The Ingredients and Effects of Trust

The Republican National Convention (“RNC”) was in Milwaukee this past week. Security was ramped up to extraordinary levels throughout downtown.

I had a meeting downtown during the convention. Normally, it takes me less than five minutes to get from the parking garage to the 29th floor of the U.S Bank Building.

While the RNC was in town, it took me 35 minutes to get from the parking garage to the conference room! There were multiple check points. Every single door was locked. At one of the check points I was not on the accepted guest list so I had to make phone calls to get on the list. At another check point they had to create a formal badge for me to showcase in the hallways & use for the elevators. I then had to walk through newly constructed gates to get to the elevator doors.

With the RNC in town, the building security had less trust in me and my intentions in the building. (Completely understood but clear consequences that can be applied to leadership inside an organization.)

The economics of trust in my situation in Milwaukee during the RNC:

TRUST: The Building security team were on high alert (rightfully so) and put in robust processes during the convention. (TRUST DOWN)

SPEED: It took an extra 30 minutes to get to the conference room. (SPEED DOWN)

COST: All of the people and security systems in place who stopped me along the way to my final destination were very expensive. (COST UP)

This experience downtown reignited my appreciation for and the importance of trust. There’s a reason Warren Buffett & Charlie Munger of Berkshire Hathaway declared in the early 1980s that they would only work with people they “like, admire, & trust.”

Munger stressed: “Trust is one of the greatest economic forces on earth.”

Stephen Covey in his book The Speed of Trust gives a formula for Trust that supports Munger:

Theoretical business formula:

S X E = R

(Strategy times Execution equals Results)

Real business formula:

(S X E)T = R

([Strategy times Execution] multiple by Trust equals Results)

Trust creates a tax or a dividend for organizations. Covey writes, “High trust is like the leaven in bread.” Low trust creates politics and bureaucracy.

Trust is the mitochondria (“powerhouse”) of an organization.

As leaders, we bend the culture of trust in our actions positively or negatively. Actions express our priority (not words).

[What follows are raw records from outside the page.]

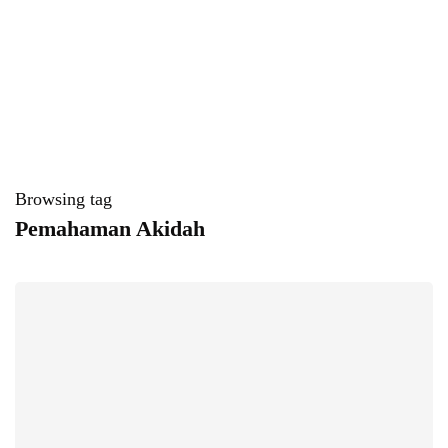
Browsing tag
Pemahaman Akidah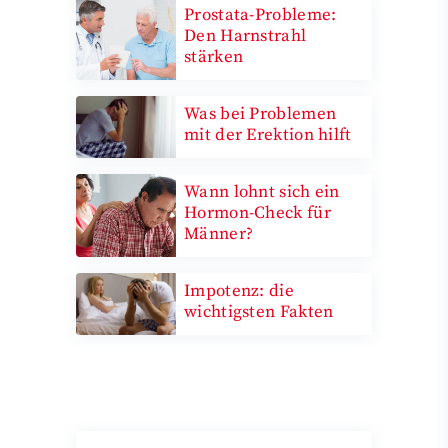
Prostata-Probleme:
Den Harnstrahl
stärken
Was bei Problemen
mit der Erektion hilft
Wann lohnt sich ein
Hormon-Check für
Männer?
Impotenz: die
wichtigsten Fakten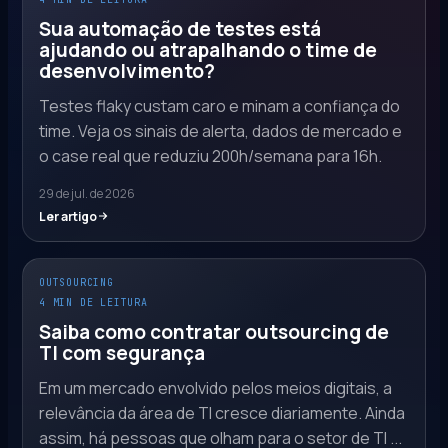
Sua automação de testes está
ajudando ou atrapalhando o time de
desenvolvimento?
Testes flaky custam caro e minam a confiança do
time. Veja os sinais de alerta, dados de mercado e
o case real que reduziu 200h/semana para 16h.
29 de jul. de 2026
Ler artigo
OUTSOURCING
4 MIN DE LEITURA
Saiba como contratar outsourcing de
TI com segurança
Em um mercado envolvido pelos meios digitais, a
relevância da área de TI cresce diariamente. Ainda
assim, há pessoas que olham para o setor de TI ...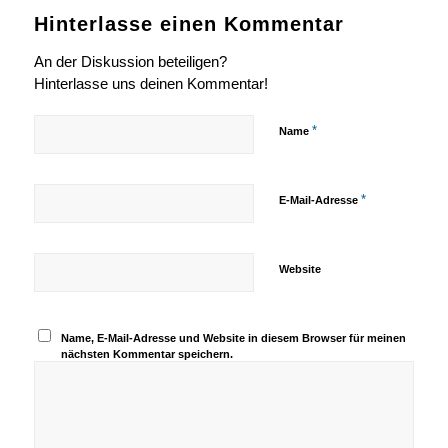
Hinterlasse einen Kommentar
An der Diskussion beteiligen?
Hinterlasse uns deinen Kommentar!
*
Name
*
E-Mail-Adresse
Website
Name, E-Mail-Adresse und Website in diesem Browser für meinen
nächsten Kommentar speichern.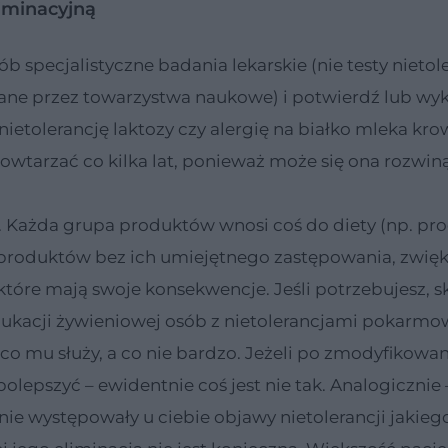
liminacyjną
b specjalistyczne badania lekarskie (nie testy nietole
ne przez towarzystwa naukowe) i potwierdź lub wy
 nietolerancję laktozy czy alergię na białko mleka kro
owtarzać co kilka lat, ponieważ może się ona rozwin
ć. Każda grupa produktów wnosi coś do diety (np. pr
produktów bez ich umiejętnego zastępowania, zwięk
óre mają swoje konsekwencje. Jeśli potrzebujesz, s
w edukacji żywieniowej osób z nietolerancjami pokarm
o mu służy, a co nie bardzo. Jeżeli po zmodyfikowan
lepszyć – ewidentnie coś jest nie tak. Analogicznie –
nie występowały u ciebie objawy nietolerancji jakieg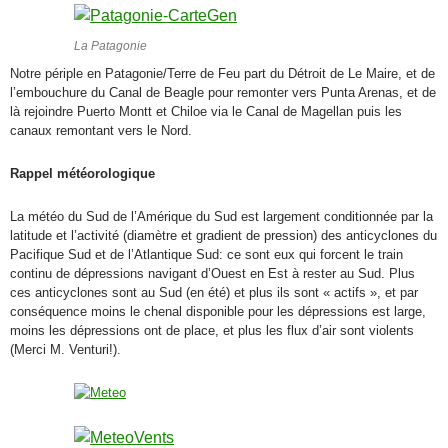
La Patagonie
Notre périple en Patagonie/Terre de Feu part du Détroit de Le Maire, et de
l’embouchure du Canal de Beagle pour remonter vers Punta Arenas, et de
là rejoindre Puerto Montt et Chiloe via le Canal de Magellan puis les
canaux remontant vers le Nord.
Rappel météorologique
La météo du Sud de l’Amérique du Sud est largement conditionnée par la
latitude et l’activité (diamètre et gradient de pression) des anticyclones du
Pacifique Sud et de l’Atlantique Sud: ce sont eux qui forcent le train
continu de dépressions navigant d’Ouest en Est à rester au Sud. Plus
ces anticyclones sont au Sud (en été) et plus ils sont « actifs », et par
conséquence moins le chenal disponible pour les dépressions est large,
moins les dépressions ont de place, et plus les flux d’air sont violents
(Merci M. Venturi!).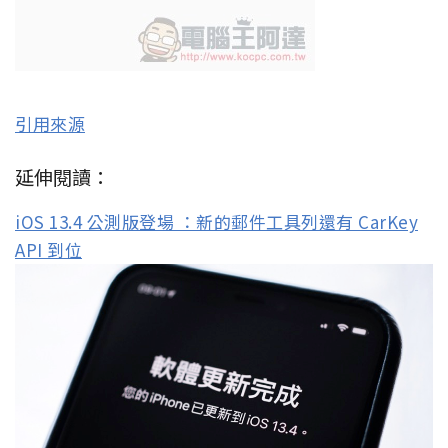
引用來源
延伸閱讀：
iOS 13.4 公測版登場 ：新的郵件工具列還有 CarKey
API 到位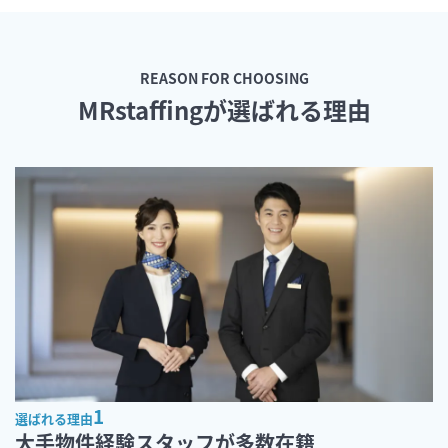
REASON FOR CHOOSING
MRstaffingが選ばれる理由
1
選ばれる理由
大手物件経験スタッフが多数在籍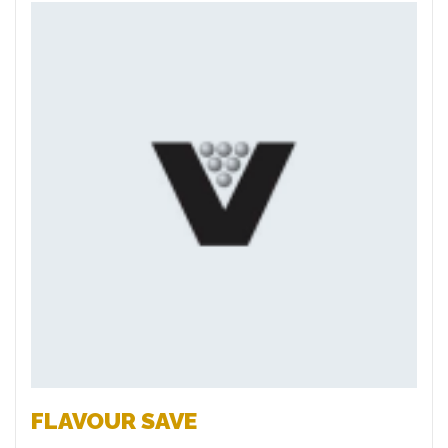
Favoriten
FLAVOUR SAVE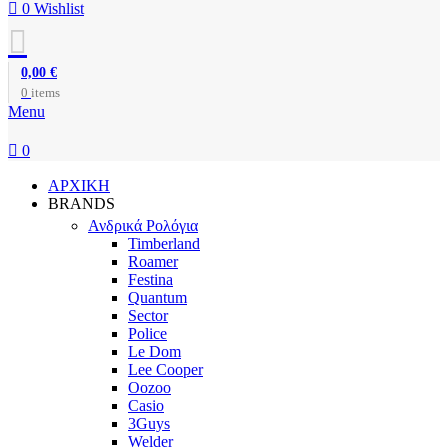
0
Wishlist
0,00
€
0
items
Menu
0
ΑΡΧΙΚΗ
BRANDS
Ανδρικά Ρολόγια
Timberland
Roamer
Festina
Quantum
Sector
Police
Le Dom
Lee Cooper
Oozoo
Casio
3Guys
Welder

Leaders have an incredible opportunity to tap into the beauty of trust as a growth accelerator. Covey articulates: “Trust is like the aquifer – the huge water pool under the earth that feeds all of the subsurface wells.”

Covey has the best break down of trust as an ingredient list I’ve ever found for leaders:

1.       Character (integrity & intent)

a.       Integrity – Do what you say you are going to do.

b.       Intent – seeking mutual benefits

2.       Competence (skills & track record)

a.       Skills – Capable in role

b.       Track Record – Get results

What is one way you could tap into the aquifer of trust that is outside your normal routine with your team this week?

Onward,

Matt

PS – With a lens on the power of trust: I think one of the most predictive questions for an organization to ask teammates: Do you trust your direct leader?